The task: Each entry below should be output exactly, apart from its images.

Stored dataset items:
........
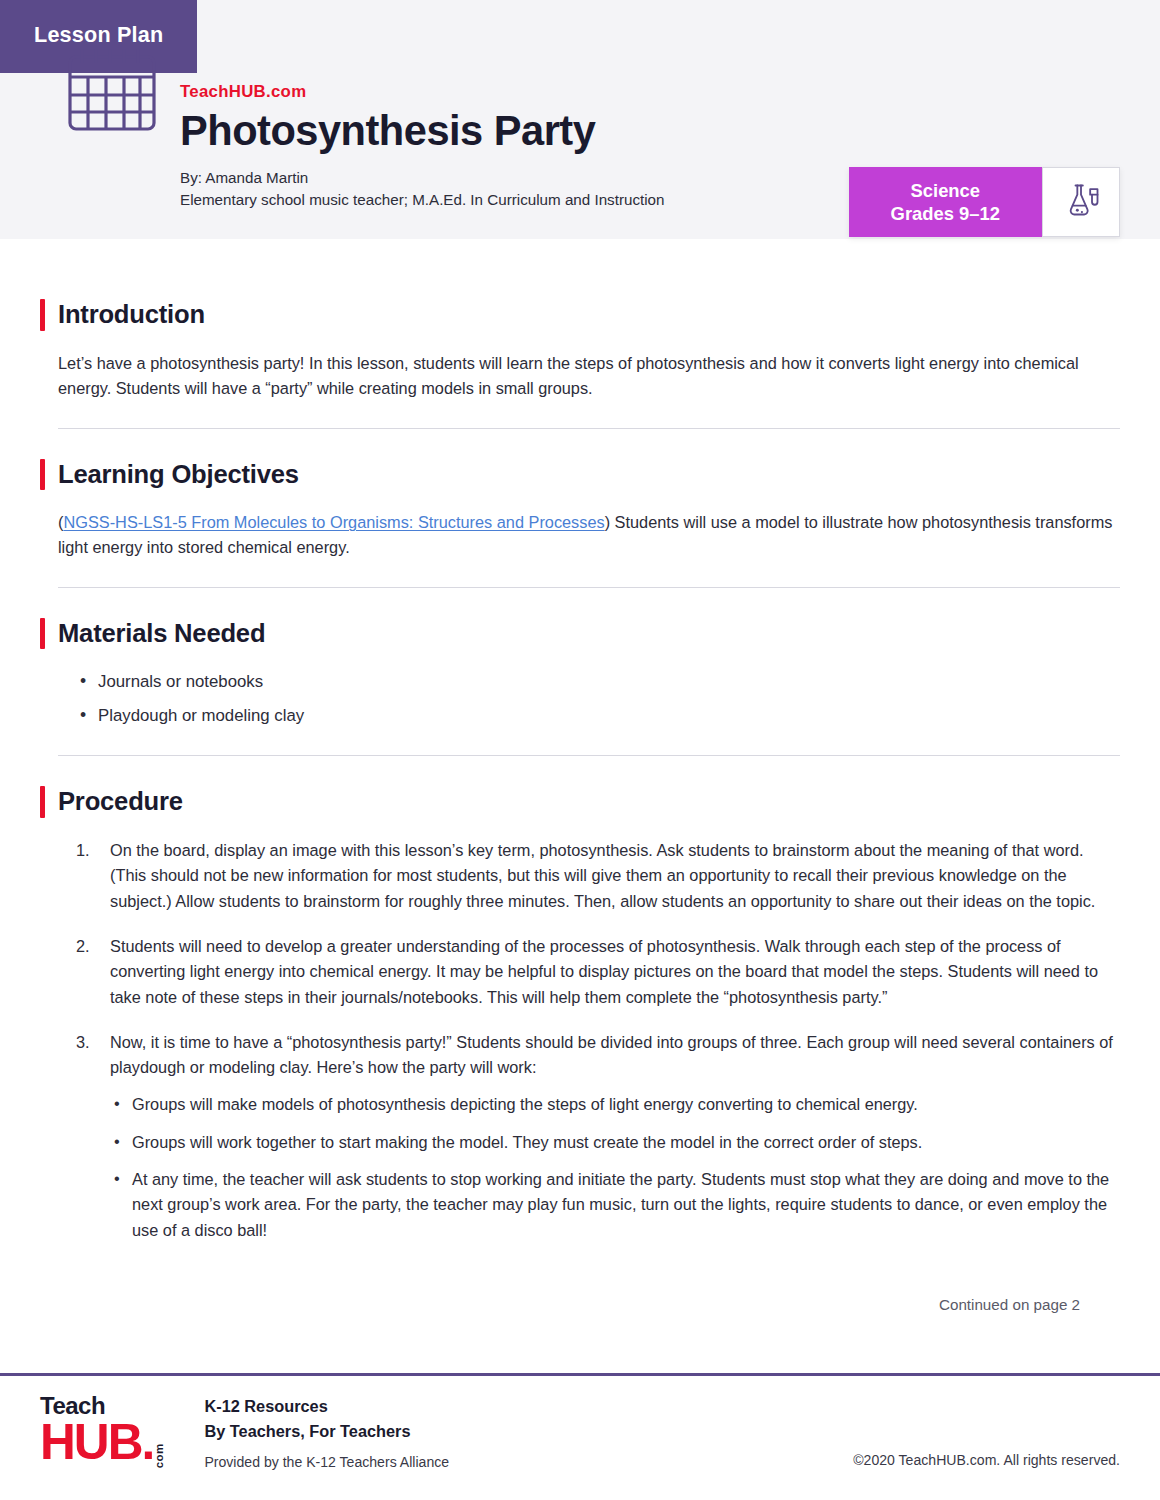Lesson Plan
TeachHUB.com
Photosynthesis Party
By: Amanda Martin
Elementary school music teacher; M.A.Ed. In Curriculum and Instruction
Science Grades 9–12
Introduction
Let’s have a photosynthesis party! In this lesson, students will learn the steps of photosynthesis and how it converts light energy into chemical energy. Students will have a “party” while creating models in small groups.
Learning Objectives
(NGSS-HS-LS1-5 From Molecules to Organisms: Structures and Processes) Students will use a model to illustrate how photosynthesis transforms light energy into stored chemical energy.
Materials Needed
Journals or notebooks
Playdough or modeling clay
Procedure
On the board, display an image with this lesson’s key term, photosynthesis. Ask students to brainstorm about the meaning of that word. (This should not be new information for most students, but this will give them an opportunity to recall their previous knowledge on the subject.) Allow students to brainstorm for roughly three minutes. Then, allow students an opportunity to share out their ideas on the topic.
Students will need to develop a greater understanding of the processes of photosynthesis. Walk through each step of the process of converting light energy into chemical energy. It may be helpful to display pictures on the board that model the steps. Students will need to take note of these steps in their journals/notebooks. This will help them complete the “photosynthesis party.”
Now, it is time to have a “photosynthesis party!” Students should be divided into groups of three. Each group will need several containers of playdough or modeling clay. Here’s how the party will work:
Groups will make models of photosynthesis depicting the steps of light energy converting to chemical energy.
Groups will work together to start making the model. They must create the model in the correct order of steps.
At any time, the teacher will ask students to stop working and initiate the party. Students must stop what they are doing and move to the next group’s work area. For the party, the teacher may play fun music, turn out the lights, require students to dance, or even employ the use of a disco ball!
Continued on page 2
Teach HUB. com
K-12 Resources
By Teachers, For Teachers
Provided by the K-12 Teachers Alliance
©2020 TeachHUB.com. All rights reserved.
........
Output for this task:
Lesson Plan
TeachHUB.com
Photosynthesis Party
By: Amanda Martin
Elementary school music teacher; M.A.Ed. In Curriculum and Instruction
Science Grades 9–12
Introduction
Let’s have a photosynthesis party! In this lesson, students will learn the steps of photosynthesis and how it converts light energy into chemical energy. Students will have a “party” while creating models in small groups.
Learning Objectives
(NGSS-HS-LS1-5 From Molecules to Organisms: Structures and Processes) Students will use a model to illustrate how photosynthesis transforms light energy into stored chemical energy.
Materials Needed
Journals or notebooks
Playdough or modeling clay
Procedure
On the board, display an image with this lesson’s key term, photosynthesis. Ask students to brainstorm about the meaning of that word. (This should not be new information for most students, but this will give them an opportunity to recall their previous knowledge on the subject.) Allow students to brainstorm for roughly three minutes. Then, allow students an opportunity to share out their ideas on the topic.
Students will need to develop a greater understanding of the processes of photosynthesis. Walk through each step of the process of converting light energy into chemical energy. It may be helpful to display pictures on the board that model the steps. Students will need to take note of these steps in their journals/notebooks. This will help them complete the “photosynthesis party.”
Now, it is time to have a “photosynthesis party!” Students should be divided into groups of three. Each group will need several containers of playdough or modeling clay. Here’s how the party will work:
Groups will make models of photosynthesis depicting the steps of light energy converting to chemical energy.
Groups will work together to start making the model. They must create the model in the correct order of steps.
At any time, the teacher will ask students to stop working and initiate the party. Students must stop what they are doing and move to the next group’s work area. For the party, the teacher may play fun music, turn out the lights, require students to dance, or even employ the use of a disco ball!
Continued on page 2
Teach HUB. com
K-12 Resources
By Teachers, For Teachers
Provided by the K-12 Teachers Alliance
©2020 TeachHUB.com. All rights reserved.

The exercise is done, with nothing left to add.